Her biri bir yerinden tutmuş virüsün.
Çekiyor.
Virüs değil de ortalıkta olan, büyük bir pasta sanki.
Bazı sektörlerin vergi ve SGK primlerinin; nisan, mayıs, haziran ödemeleri altışar ay ertelendi.
'Neşeleri yerinde!'
Böyle bir zamanda…
Virüs dünya üzerinde binlerce insanın ölümüne neden olurken hangi insanın neşesi yerinde olabilir ki?
Daha neler neler; virüsle, salgın hastalıkla ilgisi alakası olmayan kararlar, harcamalar…
***
Bazı kesimlere sunulan avantajları gören hırsızlar da bir video çekmiş, internette dolaşıyor.
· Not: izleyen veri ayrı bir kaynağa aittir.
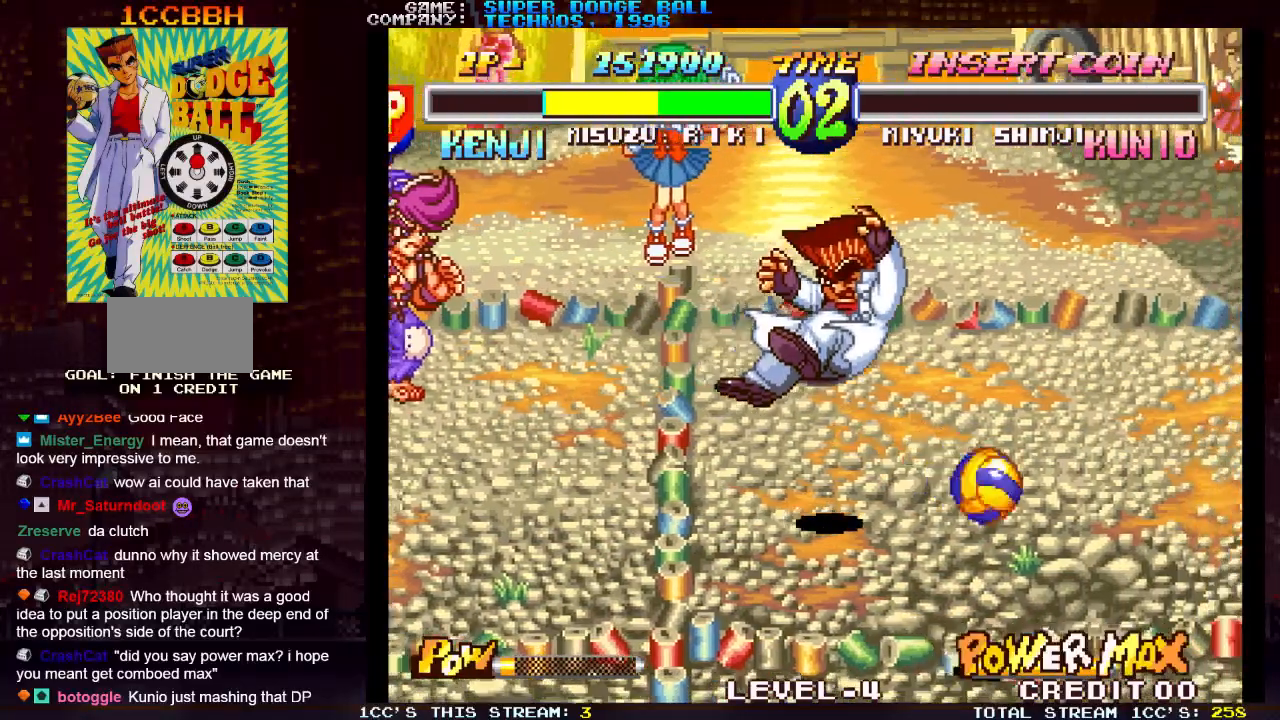
{"buttons": [], "left_stick": "center", "events": [[233, "CROSS", "down"], [300, "CROSS", "up"], [383, "CROSS", "down"], [450, "CROSS", "up"]]}
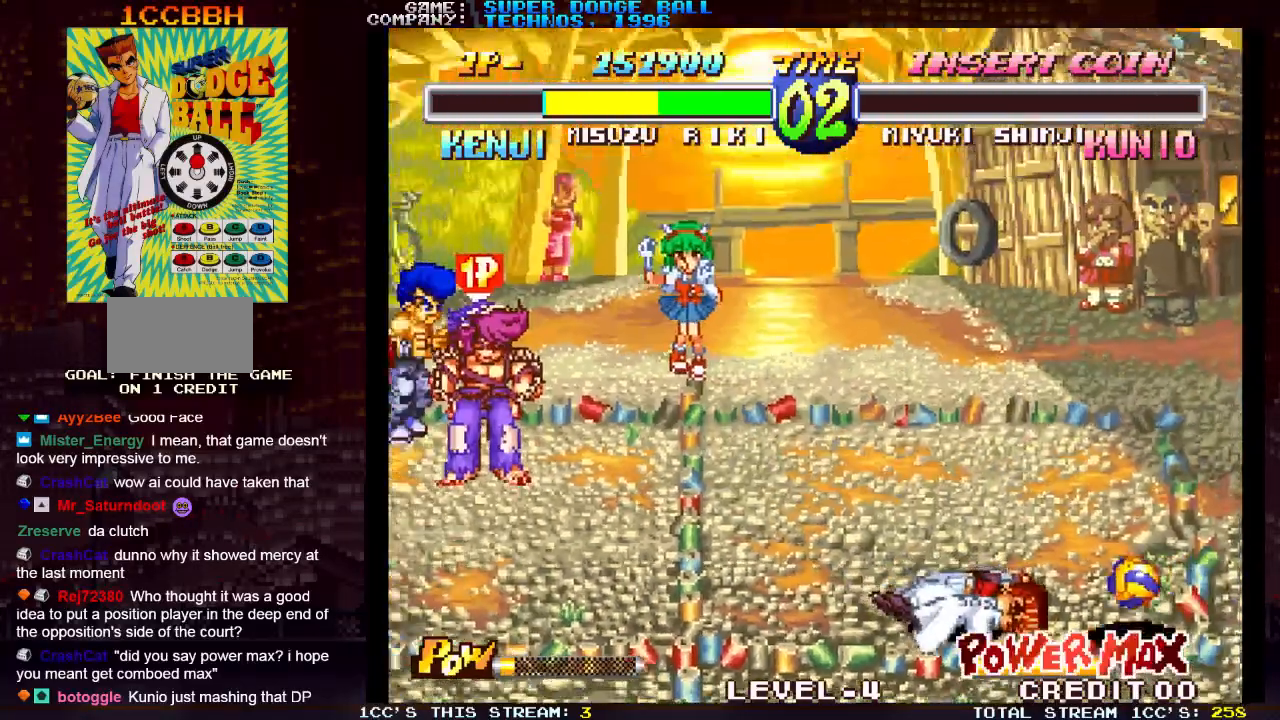
{"buttons": [], "left_stick": "center", "events": []}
'Biz hırsızız. İşimiz bu. Evlere girip ufak tefek bir şeyler çalarak geçimimizi sağlıyoruz. Şimdi herkes evinde… İşimizi yapamıyoruz. Mağduruz. Buradan yetkililere sesleniyorum, bize de bir fon ayrılsın,' diyorlar.
Onlar da virüsten pay istiyor.
***
Yaşlılara da kolonya ile maske verilecek…
Talep etmeleri halinde…
Sağlık çalışanlarına düşense…
En riskli kesime düşense alkışlanmak!
Her akşam saat dokuzda...
Unutmayın.
Kapısını kapatıp kendinizi güvenceye aldığınız evlerinizin balkonuna çıkıp onları birkaç dakika alkışlamayı unutmayın.
Tiyatro oyuncularına…
Sanatçılara…
Biz yazıp çizenlere de düşen sadece alkıştır aslında çoğu zaman.
'Yazılarını okuyorum, çok güzel yazıyorsun.'
Hepsi bu!
Fakat işte, alkış karın doyurmuyor.
Hastanede yatıp kalkan sağlıkçının, bu günlerde okula gidemeyen çocuğu için tuttuğu bakıcının parasını ödemeyecek sizin her akşam saat dokuzda, evinizin balkonundan sunduğunuz alkışlar.
Bir maaş ikramiye ödenebilir mesela onlara.
Atama bekleyen sağlıkçılar atanabilir.
Ve artık hiçbir sağlıkçı görevi başında darp edilmeyebilir.
Sadece şimdi değil, her zaman, bizim için ne kadar değerli oldukları hissettirilebilir onlara.